Destinataire: paemond@arcadis.be (Emond) et Queatre "in general"...
Longueur du texte : moyenne...

Bonjour,

Il y a quelques jours je vous avais prepare' un texte dans lequel je
comparais la "tentation"  du "fonctionnement  narratif"  au theatre a la
meme entreprise qui au cinema, dit "commercial", a mis en place le "systeme
narratif" du cinema d'Hollywood et en piece l'imaginaire des artistes.
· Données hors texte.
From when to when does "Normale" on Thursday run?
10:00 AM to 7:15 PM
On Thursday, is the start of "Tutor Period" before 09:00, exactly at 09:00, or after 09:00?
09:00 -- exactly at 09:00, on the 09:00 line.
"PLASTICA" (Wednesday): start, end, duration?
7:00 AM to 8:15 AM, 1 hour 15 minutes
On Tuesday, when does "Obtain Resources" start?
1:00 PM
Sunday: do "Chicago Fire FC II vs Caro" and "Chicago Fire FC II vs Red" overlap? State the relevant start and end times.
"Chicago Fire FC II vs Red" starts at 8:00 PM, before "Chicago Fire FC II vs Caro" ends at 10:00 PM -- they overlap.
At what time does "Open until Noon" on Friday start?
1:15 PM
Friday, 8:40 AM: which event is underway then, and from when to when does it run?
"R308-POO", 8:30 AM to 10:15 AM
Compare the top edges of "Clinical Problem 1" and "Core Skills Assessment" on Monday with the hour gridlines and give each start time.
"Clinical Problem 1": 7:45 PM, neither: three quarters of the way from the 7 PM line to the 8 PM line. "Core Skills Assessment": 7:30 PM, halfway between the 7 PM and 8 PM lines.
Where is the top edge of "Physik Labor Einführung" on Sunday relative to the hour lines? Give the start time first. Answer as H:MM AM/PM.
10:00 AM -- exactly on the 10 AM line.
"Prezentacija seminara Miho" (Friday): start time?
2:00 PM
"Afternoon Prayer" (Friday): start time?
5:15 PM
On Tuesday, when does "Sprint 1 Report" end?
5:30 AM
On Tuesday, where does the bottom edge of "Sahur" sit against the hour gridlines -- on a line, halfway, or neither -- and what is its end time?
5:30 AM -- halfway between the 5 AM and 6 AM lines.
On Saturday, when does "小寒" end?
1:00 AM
Je pressentais de voir s'operer au theatre un type de manoeuvre et de
manipulation analogue a celui qui qui a mis dans le rang tous les
scenaristes de cinema de Los Angeles.

Puis j'ai considere' que le theatre ne pourra pas etre traverse' d'une
tragedie semblable, simplement parce que les enjeux economiques y sont
moindres et que le theatre touche trop notre immediate subjectivite' pour
voir reduit son imaginaire aux memes formes de procede's qui ont fait ecole
dan sle cinema commerciale... Enfin j'ai reconsidere' le tout et je vous
livre mon premier jet. Non que j'identifie votre demarche, Emond, a celle
des producteurs d'Hollywood mais qu'ilme semble que toute reflexion sur les
prodede's meriete aussi une reflexion sur le contexte qui les genere.

Je ne dis pas que c'est ce que vise une entreprise qui chercherait a
comprendre les "trucs" ou les cles rythmiques, thematiques etc. et autres
astuces des procedes et  rebondissement qui font le succes des pieces...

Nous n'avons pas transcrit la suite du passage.